The hashtwo and xkey VMOD are pre-built for supported versions and can be installed using regular package managers from the Varnish Software repositories. Once your repository is properly configured, as indicated in Solution: Install Varnish, issue the following commands to install the hashtwo VMOD:
On Debian or Ubuntu:
apt-get install libvmod-hashtwo
On Red Hat Enterprise Linux:
yum install libvmod-hashtwo
Finally, you can use this VMOD by importing it in your VCL code:
import hashtwo;
Xkey is a part of varnish-modules https://github.com/varnish/varnish-modules. For installation and usage details, please refer to its own documentation https://github.com/varnish/varnish-modules/blob/master/docs/vmod_xkey.rst.
Tip
The xkey VMOD has a softpurge function as well.
Example Using Hashtwo or Xkey¶
Use case: E-commerce site
Same logic for hashtwo and xkey
HTTP response header from web page containing three products:
8155054
,166412
and234323
:HTTP/1.1 200 OK Server: Apache/2.2.15 X-HashTwo: 8155054 X-HashTwo: 166412 X-HashTwo: 234323
HTTP request header to purge pages containing product
166412
:GET / HTTP/1.1 Host: www.example.com X-HashTwo-Purge: 166412
VCL example code for hashtwo:
import hashtwo; sub vcl_recv { if (req.http.X-HashTwo-Purge) { if (hashtwo.purge(req.http.X-HashTwo-Purge) != 0) { return (purge); } else { return (synth(404, "Key not found")); } } }
On an e-commerce site the backend application adds the X-HashTwo
HTTP header field for every product that is included in a web page.
The header for a certain page might look like the one above.
If you use xkey instead of hashtwo, you should rename that header so you do not get confused.
Normally the backend is responsible for setting these headers.

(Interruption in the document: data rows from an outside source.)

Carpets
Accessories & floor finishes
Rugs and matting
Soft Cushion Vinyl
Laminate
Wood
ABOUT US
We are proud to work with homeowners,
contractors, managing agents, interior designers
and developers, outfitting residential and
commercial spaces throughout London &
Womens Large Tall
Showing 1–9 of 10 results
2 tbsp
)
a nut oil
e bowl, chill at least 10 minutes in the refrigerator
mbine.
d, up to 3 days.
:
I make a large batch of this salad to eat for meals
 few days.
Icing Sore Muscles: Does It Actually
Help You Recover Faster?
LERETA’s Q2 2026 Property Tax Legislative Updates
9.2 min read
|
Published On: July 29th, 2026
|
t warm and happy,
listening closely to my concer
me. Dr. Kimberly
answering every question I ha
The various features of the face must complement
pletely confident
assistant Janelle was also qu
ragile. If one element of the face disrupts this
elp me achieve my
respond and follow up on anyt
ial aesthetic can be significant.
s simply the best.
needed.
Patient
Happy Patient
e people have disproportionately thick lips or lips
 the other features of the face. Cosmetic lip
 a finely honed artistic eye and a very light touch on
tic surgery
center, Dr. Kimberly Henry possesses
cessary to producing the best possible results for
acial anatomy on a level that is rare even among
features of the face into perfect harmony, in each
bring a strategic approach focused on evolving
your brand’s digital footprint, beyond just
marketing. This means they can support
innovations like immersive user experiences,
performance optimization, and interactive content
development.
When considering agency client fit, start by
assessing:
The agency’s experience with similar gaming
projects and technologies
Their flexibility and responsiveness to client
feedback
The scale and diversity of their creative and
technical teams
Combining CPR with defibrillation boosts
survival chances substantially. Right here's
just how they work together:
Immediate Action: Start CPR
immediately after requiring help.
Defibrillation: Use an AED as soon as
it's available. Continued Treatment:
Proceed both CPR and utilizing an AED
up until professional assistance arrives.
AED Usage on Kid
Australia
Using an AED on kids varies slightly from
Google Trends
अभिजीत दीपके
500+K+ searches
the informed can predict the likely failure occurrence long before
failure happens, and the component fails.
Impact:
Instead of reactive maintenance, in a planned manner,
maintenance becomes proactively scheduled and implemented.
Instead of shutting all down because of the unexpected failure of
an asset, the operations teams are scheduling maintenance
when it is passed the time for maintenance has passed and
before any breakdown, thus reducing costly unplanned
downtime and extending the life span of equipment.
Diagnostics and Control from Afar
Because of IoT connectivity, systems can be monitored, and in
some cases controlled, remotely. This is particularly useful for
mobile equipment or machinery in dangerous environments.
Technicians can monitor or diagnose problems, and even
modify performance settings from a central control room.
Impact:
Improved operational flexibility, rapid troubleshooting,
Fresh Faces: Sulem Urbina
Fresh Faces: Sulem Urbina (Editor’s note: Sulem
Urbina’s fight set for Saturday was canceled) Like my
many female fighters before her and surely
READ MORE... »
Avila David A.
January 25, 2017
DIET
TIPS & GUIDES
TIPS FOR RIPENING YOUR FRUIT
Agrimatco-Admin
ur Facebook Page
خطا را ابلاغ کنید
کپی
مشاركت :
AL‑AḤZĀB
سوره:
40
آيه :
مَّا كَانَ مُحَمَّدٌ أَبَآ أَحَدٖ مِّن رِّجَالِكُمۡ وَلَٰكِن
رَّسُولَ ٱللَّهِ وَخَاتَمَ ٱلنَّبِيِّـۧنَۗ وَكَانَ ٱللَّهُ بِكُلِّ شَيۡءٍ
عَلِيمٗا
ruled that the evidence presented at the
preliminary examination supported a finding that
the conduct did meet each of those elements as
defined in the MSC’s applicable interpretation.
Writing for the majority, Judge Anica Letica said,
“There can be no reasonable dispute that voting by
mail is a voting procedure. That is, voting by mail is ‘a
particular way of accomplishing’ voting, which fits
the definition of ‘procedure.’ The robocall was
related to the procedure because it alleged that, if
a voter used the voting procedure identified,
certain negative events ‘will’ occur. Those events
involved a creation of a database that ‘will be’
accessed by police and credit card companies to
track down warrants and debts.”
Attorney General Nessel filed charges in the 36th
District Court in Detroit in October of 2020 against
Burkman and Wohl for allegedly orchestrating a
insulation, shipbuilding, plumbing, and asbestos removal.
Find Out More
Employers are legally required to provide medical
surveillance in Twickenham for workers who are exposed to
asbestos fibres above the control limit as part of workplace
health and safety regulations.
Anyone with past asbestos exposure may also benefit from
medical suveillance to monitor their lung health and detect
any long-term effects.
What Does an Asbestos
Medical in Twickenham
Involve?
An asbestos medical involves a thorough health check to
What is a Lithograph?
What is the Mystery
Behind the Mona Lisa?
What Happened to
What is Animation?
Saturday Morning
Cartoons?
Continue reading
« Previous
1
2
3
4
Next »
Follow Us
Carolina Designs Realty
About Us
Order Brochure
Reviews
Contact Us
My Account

If you were to do it in VCL, it will look something like this:
sub vcl_backend_response {
set beresp.http.X-HashTwo = "secondary_hash_key";
}
In the VCL code above, the hashtwo key to be purged is the value in the X-HashTwo-Purge
HTTP header.
In order to keep the web pages in sync with the database, you can set up a trigger in your database.
In that way, when a product is updated, an HTTP request towards Varnish is triggered.
For example, the request above invalidates every cached object with the matching hashtwo header in hashtwo.purge(req.http.X-HashTwo-Purge)
or xkey.purge(req.http.X-Key-Purge)
for the xkey VMOD.
After purging, Varnish should respond something like:
HTTP/1.1 200 Purged
Date: Thu, 24 Apr 2014 17:08:28 GMT
X-Varnish: 1990228115
Via: 1.1 Varnish
The objects are now cleared.
Warning
You should protect purges with ACLs from unauthorized hosts.